National Milk Producers Federation announced last week it will seek a reduction in the maximum allowable somatic cell count for raw milk under the Pasteurized Milk Ordinance at the next meeting of the National Conference on Interstate Milk Shipments beginning April 28, 2011, in Baltimore.

The proposed cut from the current 750,000 limit that has been in effect since July 1, 1993, to just 400,000 over a three-year period may look big, but the reality is that most dairies are already there.

NMPF's plan calls for phasing in the reduction: to 600,000 on January 1, 2012, to 500,000 a year later, and to 400,000 a year after that.
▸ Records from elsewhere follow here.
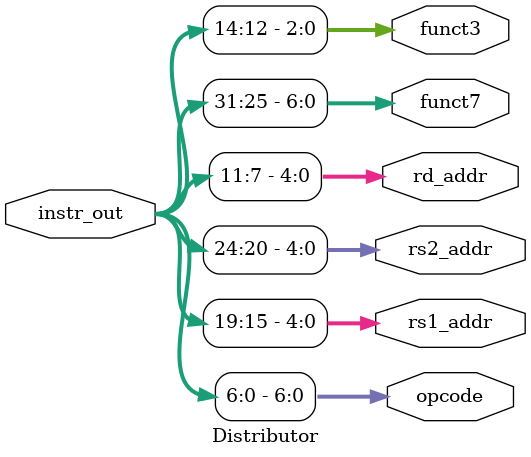
<source format=v>
module Distributor(
    input [31:0] instr_out,
    output reg [6:0] opcode,
    output reg  [4:0] rs1_addr,
    output reg [4:0] rs2_addr,
    output reg [4:0] rd_addr,
    output reg [6:0] funct7,
    output reg [2:0] funct3
);


always @(instr_out) begin

    funct7 = instr_out[31:25];
    rs2_addr = instr_out[24:20];
    rs1_addr = instr_out[19:15];
    funct3 = instr_out[14:12];
    rd_addr = instr_out[11:7];
    opcode = instr_out[6:0];
end

endmodule
</source>
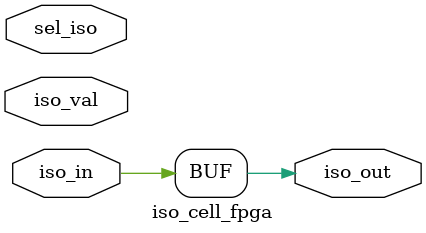
<source format=v>
module iso_cell_fpga (
	// VPERL: &PORTLIST;
	// VPERL_GENERATED_BEGIN
		  iso_in,   
		  iso_val,  
		  sel_iso,  
		  iso_out   
	// VPERL_GENERATED_END
);

input	iso_in;	
input	iso_val;
input	sel_iso;
output	iso_out;

wire	iso_out;

`ifdef NDS_FPGA
	assign iso_out = sel_iso ? iso_val : iso_in;
`else	// !NDS_FPGA
	assign iso_out = iso_in;
`endif // NDS_FPGA

endmodule

</source>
The cuts would make U.S. milk quality standards among the most stringent in the world and equal to those in the European Union.

Fortunately, most dairies in the U.S. already easily meet the proposed lower standard. According to the USDA Animal and Plant Health Inspection Service, milk weighted average bulk tank SCC in the U.S. in 2009 was 227,000 and 75 percent of all milk shipments were under 400,000.

NMPF President and CEO Jerry Kozak likes the proposal's chances. "I think it's extremely likely this will happen," he said. "I have no doubt that because the industry itself, the producer side, is going to go to the NCIMS meeting with a transitional plan to get to 400,000, that the state health authorities are going to embrace it and the Food and Drug Administration itself is going to eventually endorse it."